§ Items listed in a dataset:
☆ ☆ ☆ ☆

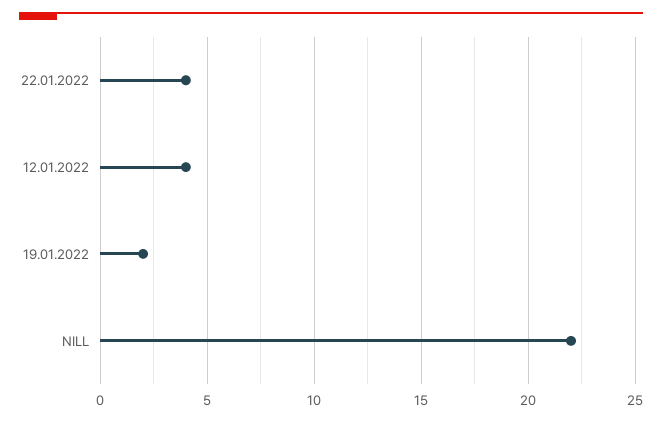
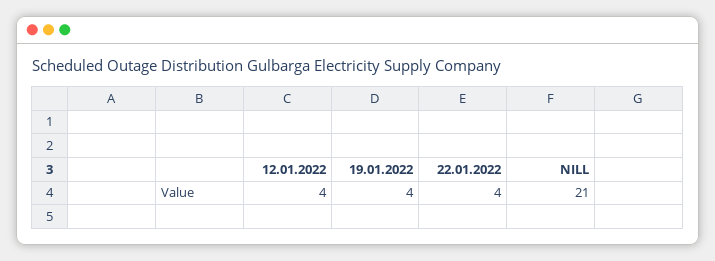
19.01.2022: 2 -> 4
NILL: 22 -> 21

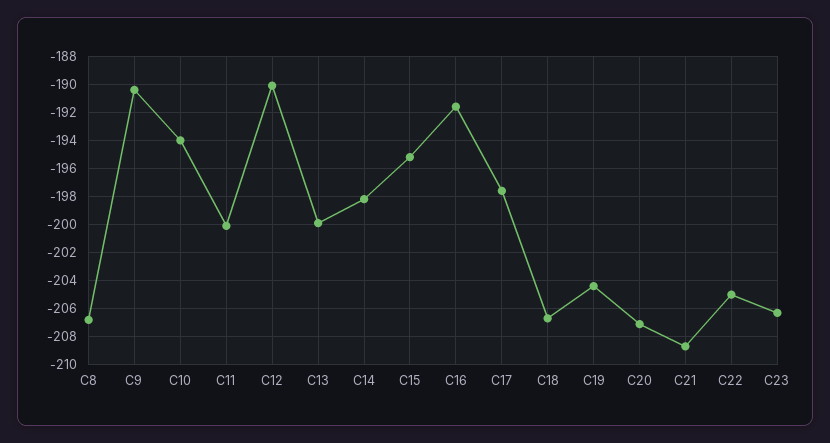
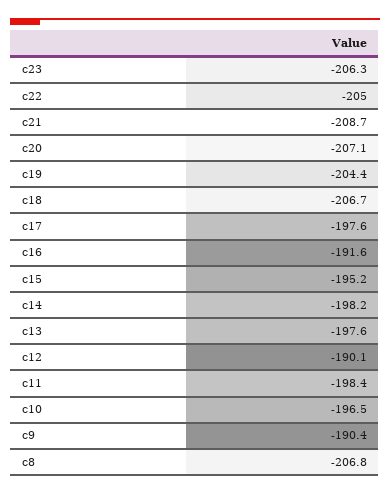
C10: -194 -> -196.5
C11: -200 -> -198.4
C13: -200 -> -197.6

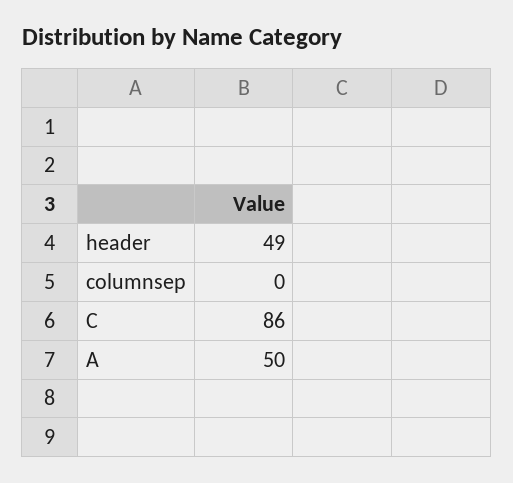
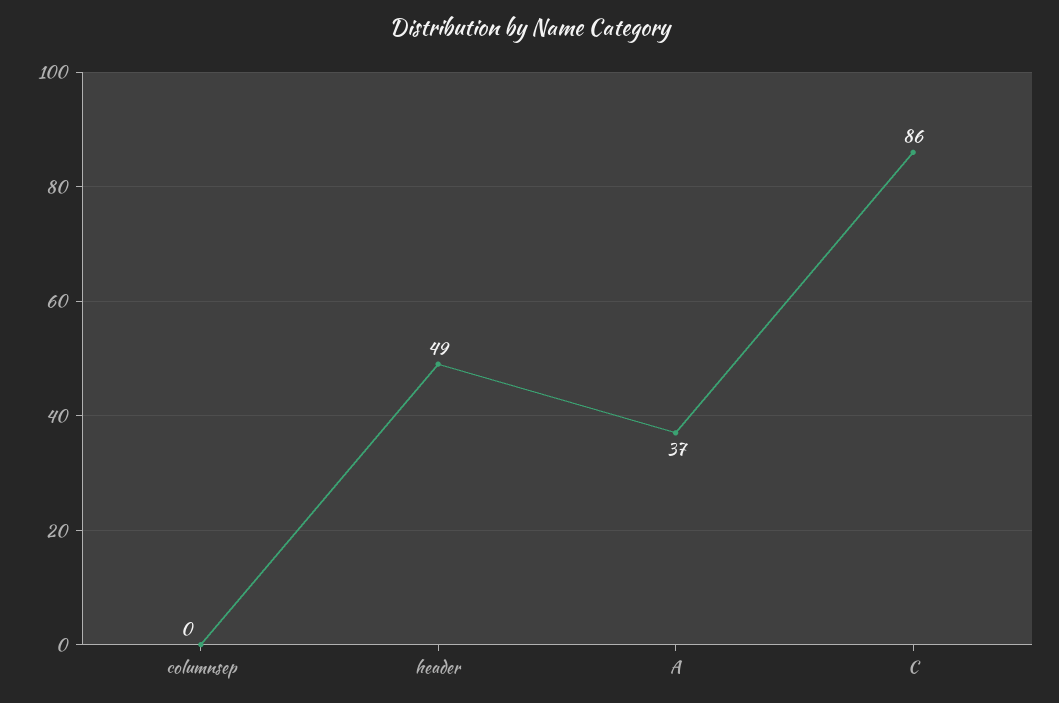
A: 50 -> 37

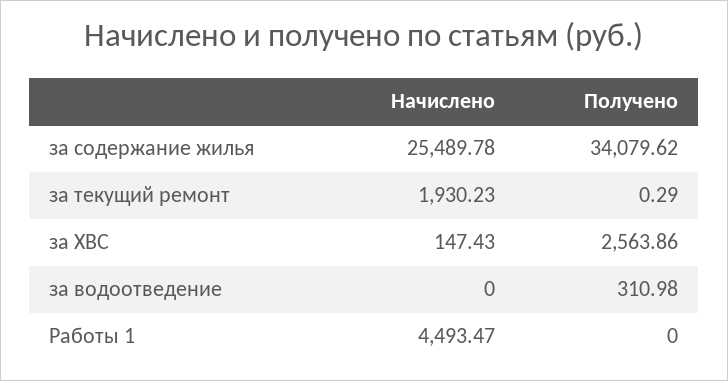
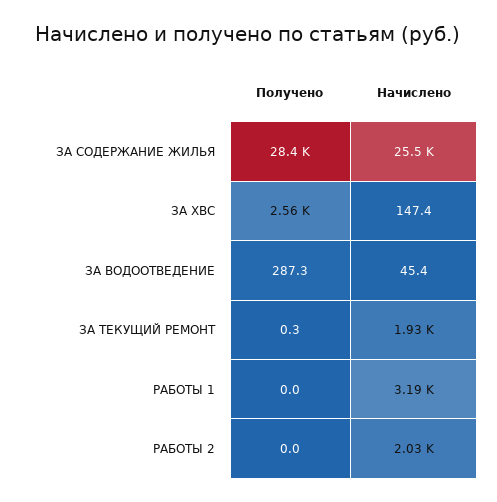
Получено, за содержание жилья: 34079.62 -> 28400
Начислено, за водоотведение: 0 -> 45.4
Получено, за водоотведение: 310.98 -> 287.3
Начислено, Работы 1: 4493.47 -> 3190
Получено, РАБОТЫ 2: none -> 0
Начислено, РАБОТЫ 2: none -> 2030

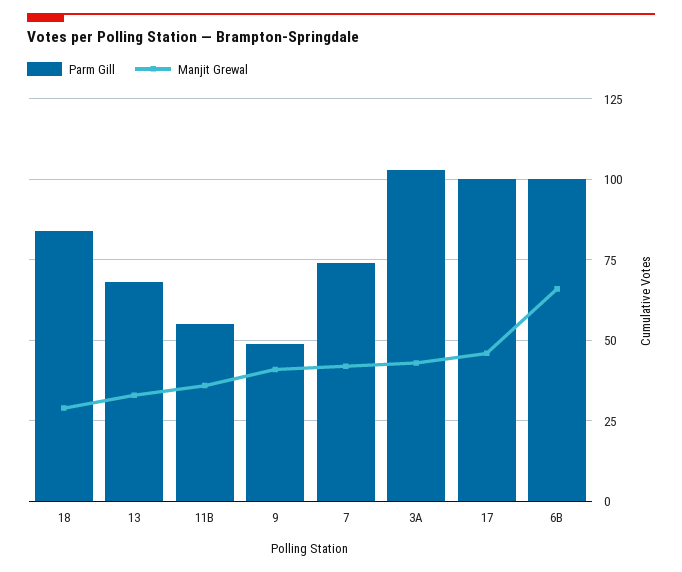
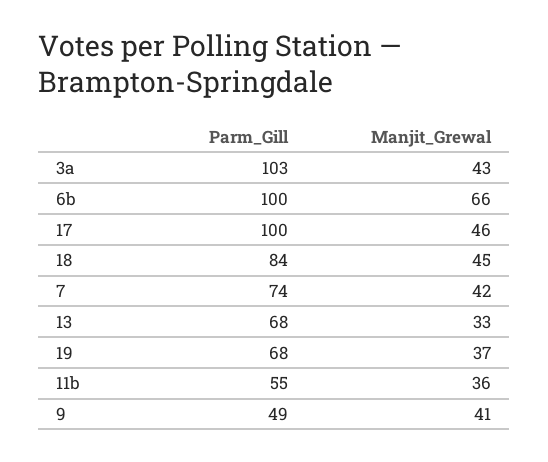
Manjit Grewal, 18: 30 -> 45
Parm Gill, 19: none -> 68
Manjit Grewal, 19: none -> 37

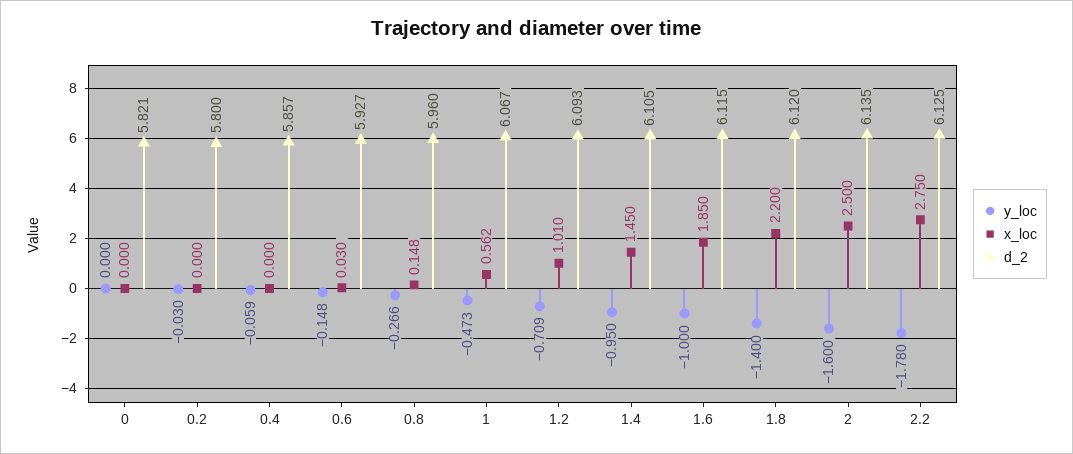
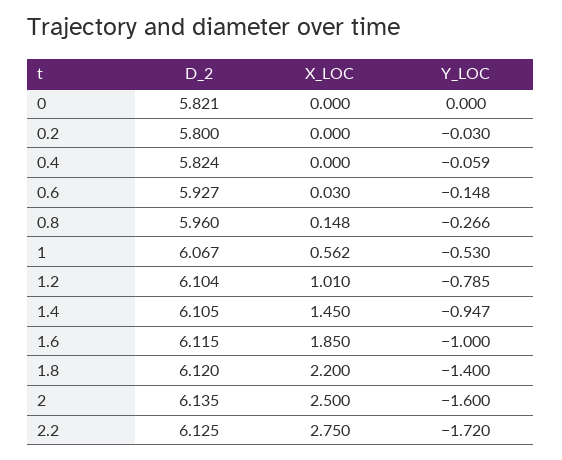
d_2, 0.4: 5.857 -> 5.824
y_loc, 1: -0.473 -> -0.53
y_loc, 1.2: -0.709 -> -0.785
d_2, 1.2: 6.093 -> 6.104
y_loc, 1.4: -0.95 -> -0.947
y_loc, 2.2: -1.78 -> -1.72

☆ ☆ ☆ ☆

§ Goal of the exercise:
Check each line of the entries for "Grewal" and copy those that have it.

§ Result:
Manjit Grewal, 18: 30 -> 45
Manjit Grewal, 19: none -> 37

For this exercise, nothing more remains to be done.